One last thing, which is of little import to non-newspaper-geeks out there. The Associated Press has decided to offer an alternative lead to all of their stories. They will continue to offer the straight lead giving the reader the basic information of the article, but will allow papers to choose another lead that attempts to snazz the article up a little. It's scary that newspapers have to snazz up issues of national importance in order to distract people from the Michael Jackson case. And I'm not sure that I like an alternative that gives journalists and papers another opportunity to let personal opinion seep into their stories.


Mike said...

Wow. A Fiona Apple quote. Hadn't thought about that song in years.

I think it's hilarious that the "cohabitation" law is still on the NC books. I would be interested in reading the text of it. Would it be possible to evict a daughter from her home as soon as she is born because she is not married to her father? Does the law even differentiate between genders when it bans cohabitation? Unbelievable.

Liberal academia again? Ugh. Well, maybe if conservatives weren't so obsessed with big business... There is definitely an apparent reluctance by conservatives to be academics. I wonder what it stems from.

The pharmacists thing, on the other hand, is just ridiculous. As I've heard it put, the freedom to swing your fist only lasts until you hit someone else's nose. Similarly, a pharmacist's personal objections to a patient's medication cannot and should not be a hindrance to the patient acquiring them.

As always, you do your dad proud. Hope everything is going okay.

Anonymous said...

N.C. General Statutes section 14-184...... "If any man and woman, not being married to each other, shall lewdly and lasciviously associate, bed and cohabit together, they shall be guilty of a class 2 misdemeanor: Provided that the admissions or confessions of one shall not be received in evidence against the other."

The statute has been interpreted to mean habitual sexual one-night stands don't count.

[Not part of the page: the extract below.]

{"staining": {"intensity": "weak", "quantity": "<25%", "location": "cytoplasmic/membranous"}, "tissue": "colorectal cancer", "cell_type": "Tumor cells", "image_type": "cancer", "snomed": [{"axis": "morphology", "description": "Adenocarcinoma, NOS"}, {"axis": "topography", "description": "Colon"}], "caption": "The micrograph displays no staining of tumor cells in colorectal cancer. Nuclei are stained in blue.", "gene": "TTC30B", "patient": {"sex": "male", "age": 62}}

Neither do male-female roomates who don't have sex. And if this statute were to apply to a father and daughter...chances are that relationship has bigger problems.

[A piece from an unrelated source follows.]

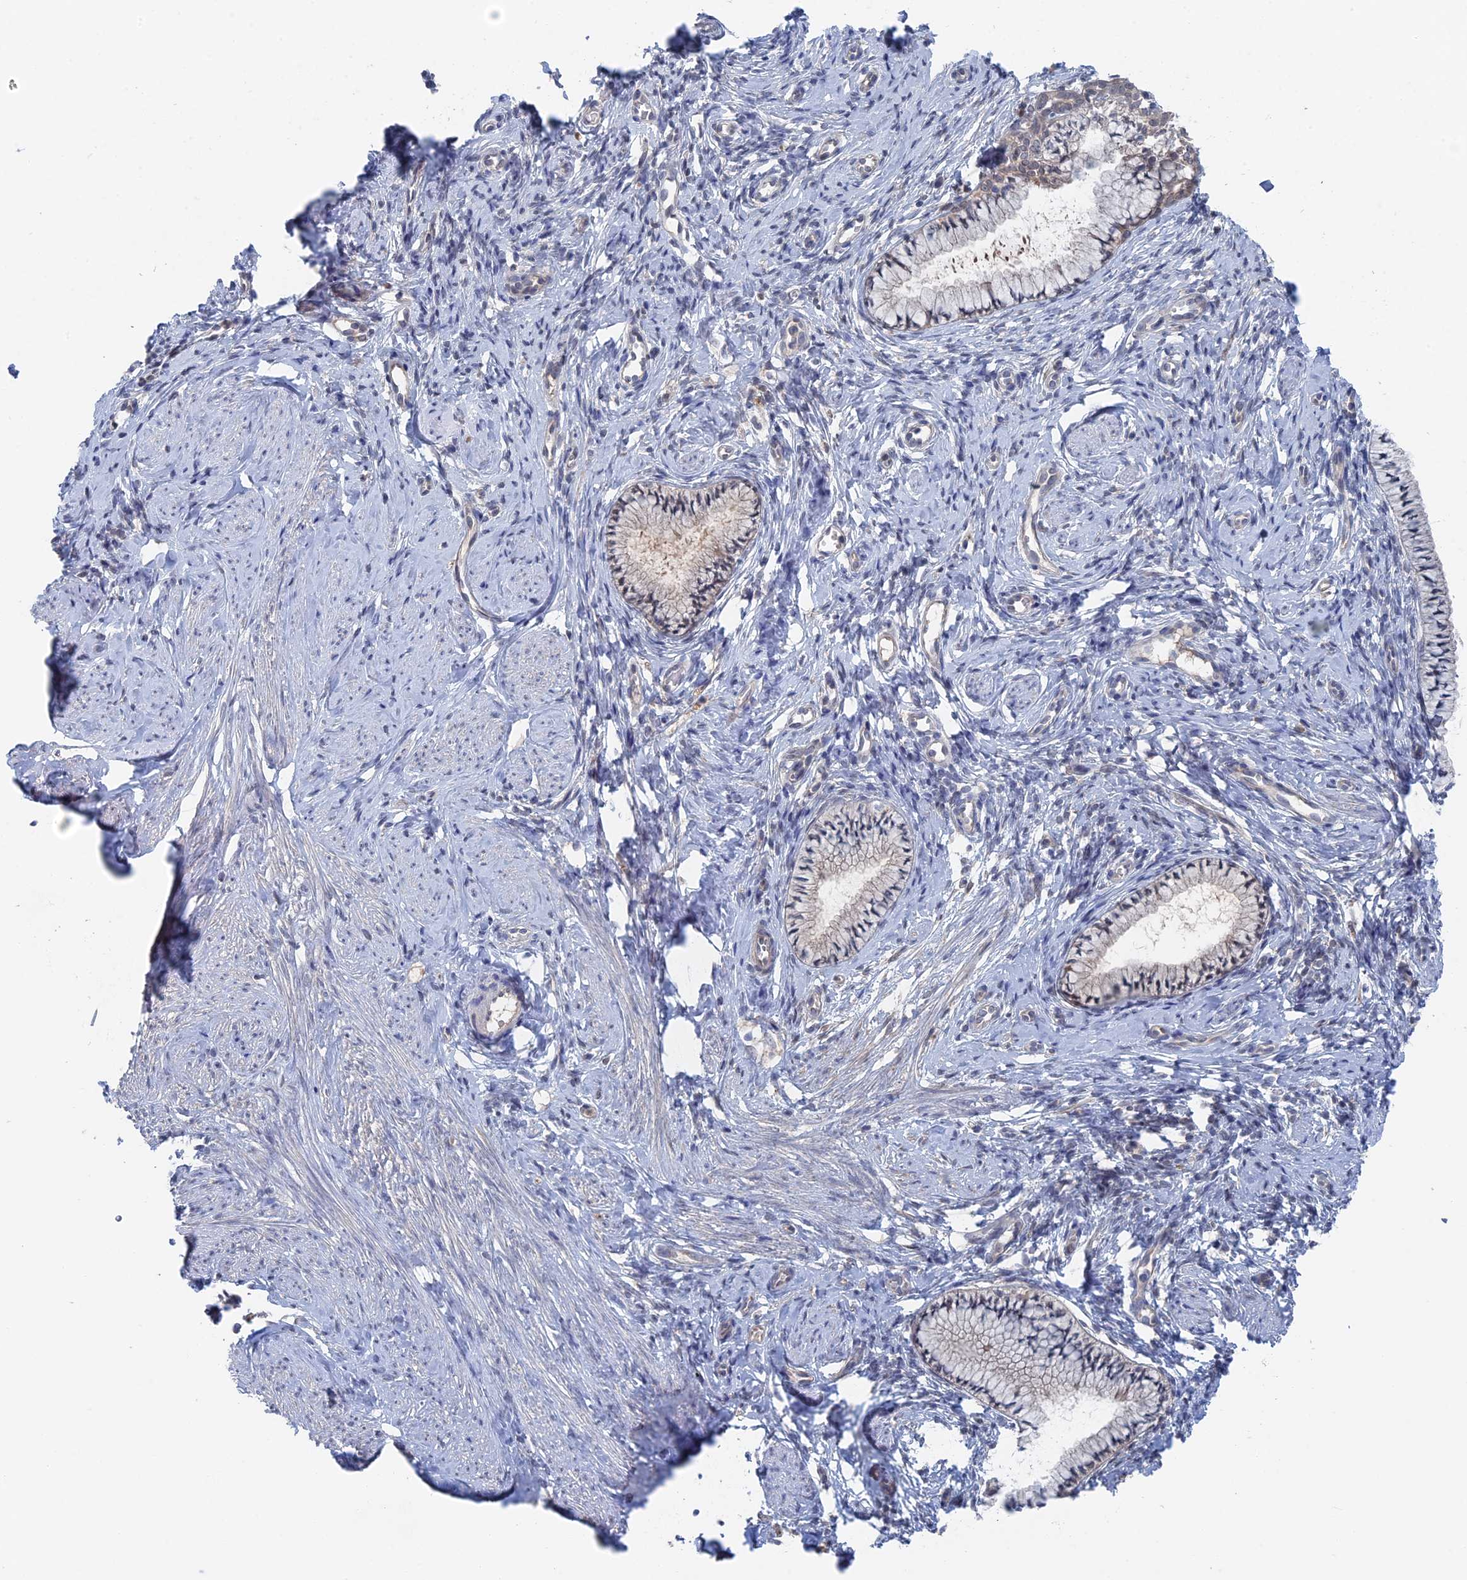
{"staining": {"intensity": "weak", "quantity": "25%-75%", "location": "cytoplasmic/membranous"}, "tissue": "cervix", "cell_type": "Glandular cells", "image_type": "normal", "snomed": [{"axis": "morphology", "description": "Normal tissue, NOS"}, {"axis": "topography", "description": "Cervix"}], "caption": "Brown immunohistochemical staining in benign cervix demonstrates weak cytoplasmic/membranous staining in approximately 25%-75% of glandular cells. The protein of interest is shown in brown color, while the nuclei are stained blue.", "gene": "IRGQ", "patient": {"sex": "female", "age": 57}}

I believe if I actually told you whether the law covers you, I'd be giving you legal advice. But you can figure that out for yourself.

Yeah, so this law requires investigation specifically into the consensual sex life of adults....might just be a little violation of Privacy!

- Ben

Anonymous said...

Here's the text of the statute, N.C. Gen. Statutes section 14-184: "If any man and woman, not being married to each other, shall lewdly and lasciviously associate, bed and cohabit together, they shall be guilty of a Class 2 misdemeanor: Provided, that the admissions or confessions of one shall not be received in evidence against the other."

The courts have interpreted this to mean habitual sexual intercourse. So one-night stands don't count. Neither do non-sexual male-female roomates. From the language of the statute-I would guess that same-sex relationships aren't covered either. order to prosecute this crime, the State of North Carolina would have to investigate whether an opposite-sex couple living together engage in sex habitually. Can we say "privacy violation?"

I echo do your Dad proud, Jeff.

- Ben

Anonymous said... one time when I look at your website it says my comment wasn't I write it again. The next time I look...both comments are published.

Technology likes to beat me up and mock me.

- Ben

Internet Street Philosopher said...

That is an asinie rule, no two ways about it.